Proposes a Bayesian framework for causal inference without explicit likelihood modeling.

problem Challenges in principled Bayesian inference for causal effects.
method Generalized Bayesian framework that places priors directly on causal estimands and updates using identification-driven loss functions.
result Yields generalized posteriors for causal effects with uncertainty quantification.

Develops geometric causal models for causal inference from dependent data.

problem Causal inference from structured, dependent data (e.g., spatial, network, molecular).
method Geometric causal models (GCMs) exploiting symmetries of data generating process, combining group theory, ergodic theory, and Bayesian inference.
result Establishes identification and estimation of causal effects from dependent data.

Unified framework for causal inference with reliable uncertainty quantification.
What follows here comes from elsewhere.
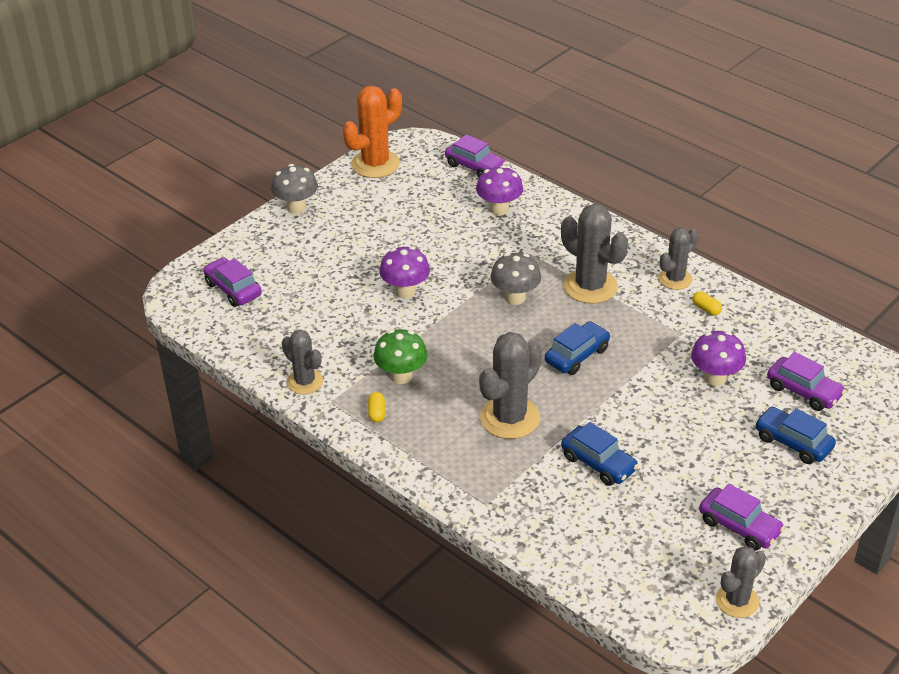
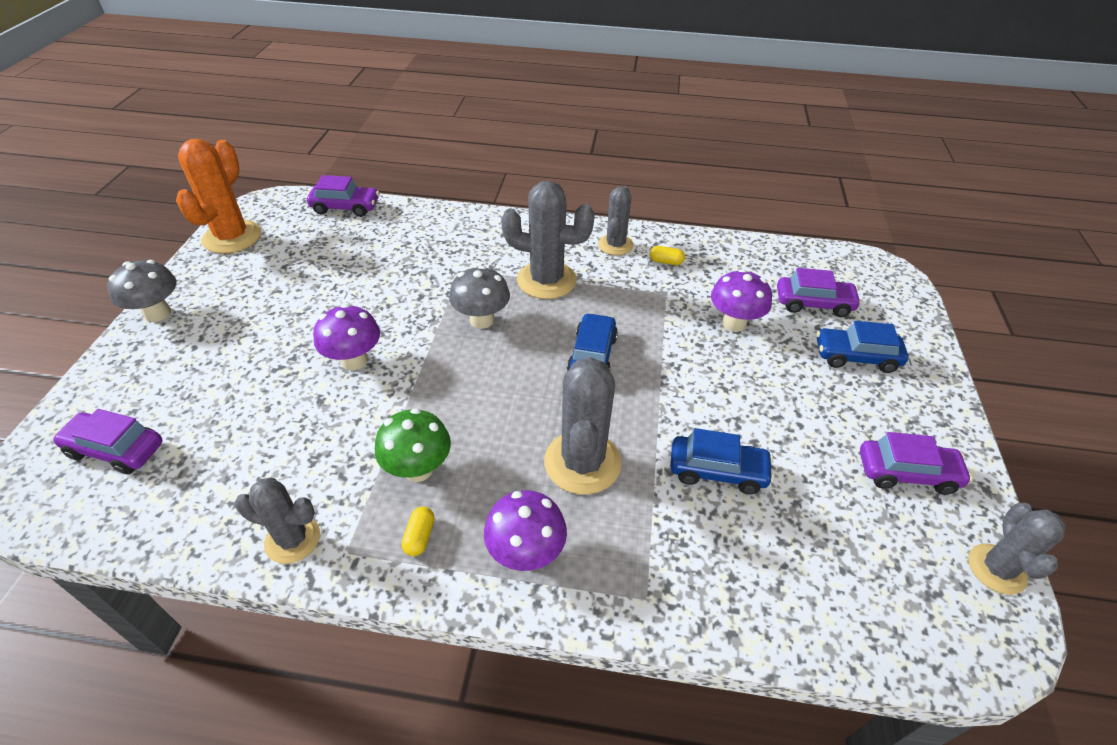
camera: 35 degrees left, 5 degrees up
(377, 413) = (420, 536): yellow capsule -> yellow capsule turned 45 degrees clockwise
(499, 209) = (399, 238): purple mushroom -> purple mushroom (526, 553)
problem Causal inference under unobserved confounding with unreliable uncertainty quantification.
method Deconditional Gaussian Process (DGP) framework for uncertainty-aware causal learning.
result Strong predictive performance and informative uncertainty quantification.

Proposes a method to infer causal effects from incomplete data using latent confounders.

problem Missing data complicates causal inference, especially for non-linear models.
method Uses variational autoencoders to learn latent confounders and incorporate missing values.
result Demonstrates effectiveness of the method, especially for non-linear models.